LONDON -- Spain lost to Brazil, then had to play defense.
Questioned if they played to win, the Spaniards insisted they didn't intentionally lose their final Olympic preliminary round game to Brazil in order to avoid an earlier matchup with the U.S. in single-elimination play starting Wednesday.
"No. Never," said Spain guard Jose Calderon. "This is not our team, this is not the way we play, this is not the way. We've been together since I don't know how many years, and we always play to win. Always."
Leandro Barbosa scored 10 of his 23 points in the final six minutes, rallying Brazil to an 88-82 win over the Spaniards in a matchup of two medal contenders who could eventually challenge the Americans for gold.
Barbosa scored 20 points in the second half for Brazil (4-1), which trailed by 10 early in the fourth quarter. But the super-speedy Barbosa, who now plays for the Toronto Raptors, made a pair of 3-pointers and four free throws in a 12-2 run as Brazil finished second in Group B.
Pau Gasol scored 25 points and his brother, Marc, added 20 for Spain (3-2), which may have actually gained something by losing.
Spain is assured of not playing the U.S. (4-0) until the gold-medal game -- that is if both the Spaniards and Americans continue to advance and get back to the final for the second straight games. The U.S. beat Spain for the gold medal four years ago in Beijing.
The U.S. played Argentina in the late game, which would decide the quarterfinal seedings.
Pau Gasol isn't concerned about who Spain meets next.
"The way we're playing right now, anybody could beat us," Gasol said after he and his teammates finished pool play with losses to Russia and Brazil.
Brazil, which would face Argentina on Wednesday if the U.S. wins as expected Monday night, played without 6-foot-11 starting center Nene. He sat out with foot soreness.
Nene, traded to the Washington Wizards last season, has been bothered by plantar fasciitis and Brazil decided to rest him for the upcoming medal round.

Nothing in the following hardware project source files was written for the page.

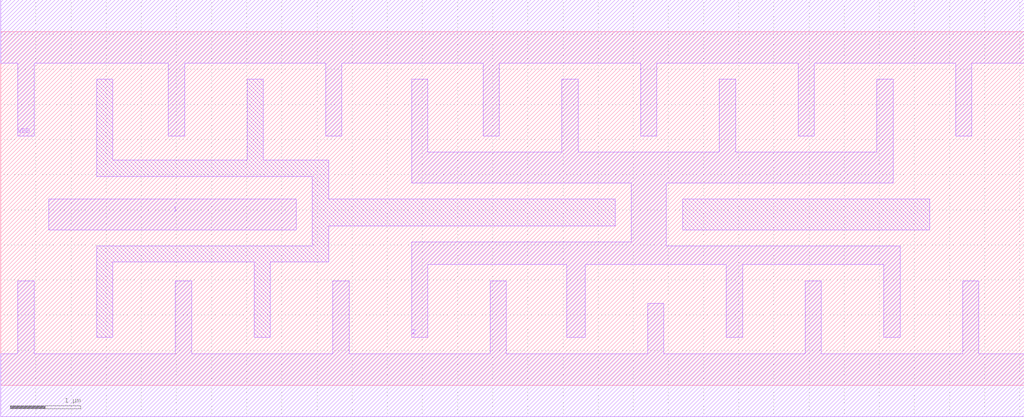
<source format=lef>
# Copyright 2022 GlobalFoundries PDK Authors
#
# Licensed under the Apache License, Version 2.0 (the "License");
# you may not use this file except in compliance with the License.
# You may obtain a copy of the License at
#
#      http://www.apache.org/licenses/LICENSE-2.0
#
# Unless required by applicable law or agreed to in writing, software
# distributed under the License is distributed on an "AS IS" BASIS,
# WITHOUT WARRANTIES OR CONDITIONS OF ANY KIND, either express or implied.
# See the License for the specific language governing permissions and
# limitations under the License.

MACRO gf180mcu_fd_sc_mcu9t5v0__buf_8
  CLASS core ;
  FOREIGN gf180mcu_fd_sc_mcu9t5v0__buf_8 0.0 0.0 ;
  ORIGIN 0 0 ;
  SYMMETRY X Y ;
  SITE GF018hv5v_green_sc9 ;
  SIZE 14.56 BY 5.04 ;
  PIN I
    DIRECTION INPUT ;
    ANTENNAGATEAREA 6.828 ;
    PORT
      LAYER Metal1 ;
        POLYGON 0.685 2.215 4.205 2.215 4.205 2.65 0.685 2.65  ;
    END
  END I
  PIN Z
    DIRECTION OUTPUT ;
    ANTENNADIFFAREA 7.284 ;
    PORT
      LAYER Metal1 ;
        POLYGON 5.845 2.88 8.74 2.88 8.97 2.88 8.97 2.04 5.845 2.04 5.845 0.68 6.075 0.68 6.075 1.72 8.055 1.72 8.055 0.68 8.315 0.68 8.315 1.72 10.325 1.72 10.325 0.68 10.555 0.68 10.555 1.72 12.565 1.72 12.565 0.68 12.795 0.68 12.795 1.985 9.47 1.985 9.47 2.88 12.695 2.88 12.695 4.36 12.465 4.36 12.465 3.32 10.455 3.32 10.455 4.36 10.225 4.36 10.225 3.32 8.74 3.32 8.215 3.32 8.215 4.36 7.985 4.36 7.985 3.32 6.075 3.32 6.075 4.36 5.845 4.36  ;
    END
  END Z
  PIN VDD
    DIRECTION INOUT ;
    USE power ;
    SHAPE ABUTMENT ;
    PORT
      LAYER Metal1 ;
        POLYGON 0 4.59 0.245 4.59 0.245 3.55 0.475 3.55 0.475 4.59 2.385 4.59 2.385 3.55 2.615 3.55 2.615 4.59 4.625 4.59 4.625 3.55 4.855 3.55 4.855 4.59 6.865 4.59 6.865 3.55 7.095 3.55 7.095 4.59 8.74 4.59 9.105 4.59 9.105 3.55 9.335 3.55 9.335 4.59 11.345 4.59 11.345 3.55 11.575 3.55 11.575 4.59 13.22 4.59 13.585 4.59 13.585 3.55 13.815 3.55 13.815 4.59 14.56 4.59 14.56 5.49 13.22 5.49 8.74 5.49 0 5.49  ;
    END
  END VDD
  PIN VSS
    DIRECTION INOUT ;
    USE ground ;
    SHAPE ABUTMENT ;
    PORT
      LAYER Metal1 ;
        POLYGON 0 -0.45 14.56 -0.45 14.56 0.45 13.915 0.45 13.915 1.49 13.685 1.49 13.685 0.45 11.675 0.45 11.675 1.49 11.445 1.49 11.445 0.45 9.435 0.45 9.435 1.165 9.205 1.165 9.205 0.45 7.195 0.45 7.195 1.49 6.965 1.49 6.965 0.45 4.955 0.45 4.955 1.49 4.725 1.49 4.725 0.45 2.715 0.45 2.715 1.49 2.485 1.49 2.485 0.45 0.475 0.45 0.475 1.49 0.245 1.49 0.245 0.45 0 0.45  ;
    END
  END VSS
  OBS
      LAYER Metal1 ;
        POLYGON 1.365 2.975 4.435 2.975 4.435 1.985 1.365 1.985 1.365 0.68 1.595 0.68 1.595 1.755 3.605 1.755 3.605 0.68 3.835 0.68 3.835 1.755 4.665 1.755 4.665 2.27 8.74 2.27 8.74 2.65 4.665 2.65 4.665 3.205 3.735 3.205 3.735 4.36 3.505 4.36 3.505 3.205 1.595 3.205 1.595 4.36 1.365 4.36  ;
        POLYGON 9.7 2.215 13.22 2.215 13.22 2.65 9.7 2.65  ;
  END
END gf180mcu_fd_sc_mcu9t5v0__buf_8

</source>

Leading into the game, there had questions whether Spain or Brazil might sit players and not try to win to avoid facing the U.S. until there was gold up for grabs. Eight badminton players were recently expelled from the London Games for trying to lose and the IOC is keeping a close eye to ensure the Olympic creed "to have fought well" is upheld.
Spain forward Felipe Reyes said the pre-game suspicions impacted the world's second-ranked team.
"Of course it bothered us," he said. "We're professional players and we always want to win. The press were talking about that and it affected us. Now we have to forget this and focus on what comes next."
The Brazilians played hard - no questions.
They trailed 67-57 early in the fourth quarter, but began chipping into Spain's double-digit lead while the bearded Gasol brothers sat on the bench.
Barbosa made two free throws to pull Brazil within 73-69, and then hit consecutive 3-pointers to put his country ahead 75-73 with 4:16 remaining. Marc Gasol fed his brother in the lane for a nice basket underneath, and Pau Gasol hit a free throw on Spain's next trip to make it 79-76.
But after Anderson Varejao's free throw, Barbosa got behind Spain's defense and scored an easy layup to give Brazil an 82-76 lead.
"We wanted to win," said Brazil's Alex Garcia. "We played to win."
Spain got within five points but was sloppy in the final two minutes and suffered its second straight defeat in pool play after losing to 77-74 to Russia on Saturday.
Among the 12,000 fans watching in the first half was the U.S. team. LeBron James and his teammates sat in the stands and took mental notes before playing rival Argentina in their final tuneup before the quarters. The Americans beat both Brazil and Argentina in an exhibition tour leading up to London.